Lune menghentikan langkah kakinya, karena ia tahu bahwa apa yang dikatakan oleh Yuri memang ada benarnya dan Yuri mengatakan hal tersebut dengan sungguh-sungguh, bukan hanya perkataan omong kosong.

"Apa Lune mau mendengarkan perkataanku," gumam Yuri cemas.

"Huuuhhhh, baiklah" ucap Lune yang akhirnya mengalah.

"Selamat aku hari ini," gumam Bram berkeringat dan tidak sadar abu rokoknya terjatuh di atas selimut karena dari tadi Bram hanya bisa terdiam melihat Lune melangkah ke arahnya.

"Akhirnya, terima kasih Lune," ucap Yuri.

"Tapi, ada satu syarat yang harus kau penuhi Yuri, karena segala sesuatu pasti ada take and give, apa yang aku katakan itu benar bukan, Yuri?" ucap Lune sembari bertanya balik ke Yuri.
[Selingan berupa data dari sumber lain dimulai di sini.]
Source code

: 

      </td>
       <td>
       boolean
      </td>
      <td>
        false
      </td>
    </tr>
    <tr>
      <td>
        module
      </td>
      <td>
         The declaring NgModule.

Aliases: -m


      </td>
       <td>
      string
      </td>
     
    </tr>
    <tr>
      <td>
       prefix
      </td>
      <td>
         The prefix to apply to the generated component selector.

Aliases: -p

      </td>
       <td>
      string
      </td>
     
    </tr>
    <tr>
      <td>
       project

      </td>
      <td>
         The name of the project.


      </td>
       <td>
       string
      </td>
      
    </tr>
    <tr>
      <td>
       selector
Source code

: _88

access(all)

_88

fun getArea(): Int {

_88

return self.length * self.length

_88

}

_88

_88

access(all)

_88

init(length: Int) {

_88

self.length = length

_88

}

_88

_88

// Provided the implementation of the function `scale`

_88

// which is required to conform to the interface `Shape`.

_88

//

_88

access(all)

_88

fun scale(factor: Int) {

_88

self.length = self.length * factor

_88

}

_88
"Baiklah, apapun itu, asal aku bisa memenuhi permintaanmu dan jangan sampai yang aneh-aneh," ucap Yuri yang dibalas dengan senyuman oleh Lune.

Mereka bertiga pun tenggelam dalam dunia mereka masing-masing tanpa perduli hal lainnya. Yuri senang Bram baik-baik saja, Lune gembira bahwa rencana yang ia susun dapat dijalankan dengan baik tanpa harus memaksa Yuri, dan Bram hanya bisa menangisi sisa hidupnya yang mungkin dapat berakhir kapan saja.

"Apa aku bisa berumur panjang kalau terus berlama-lama tinggal satu atap dengan mereka kalau seperti ini terus menerus," gumam Bram sedih.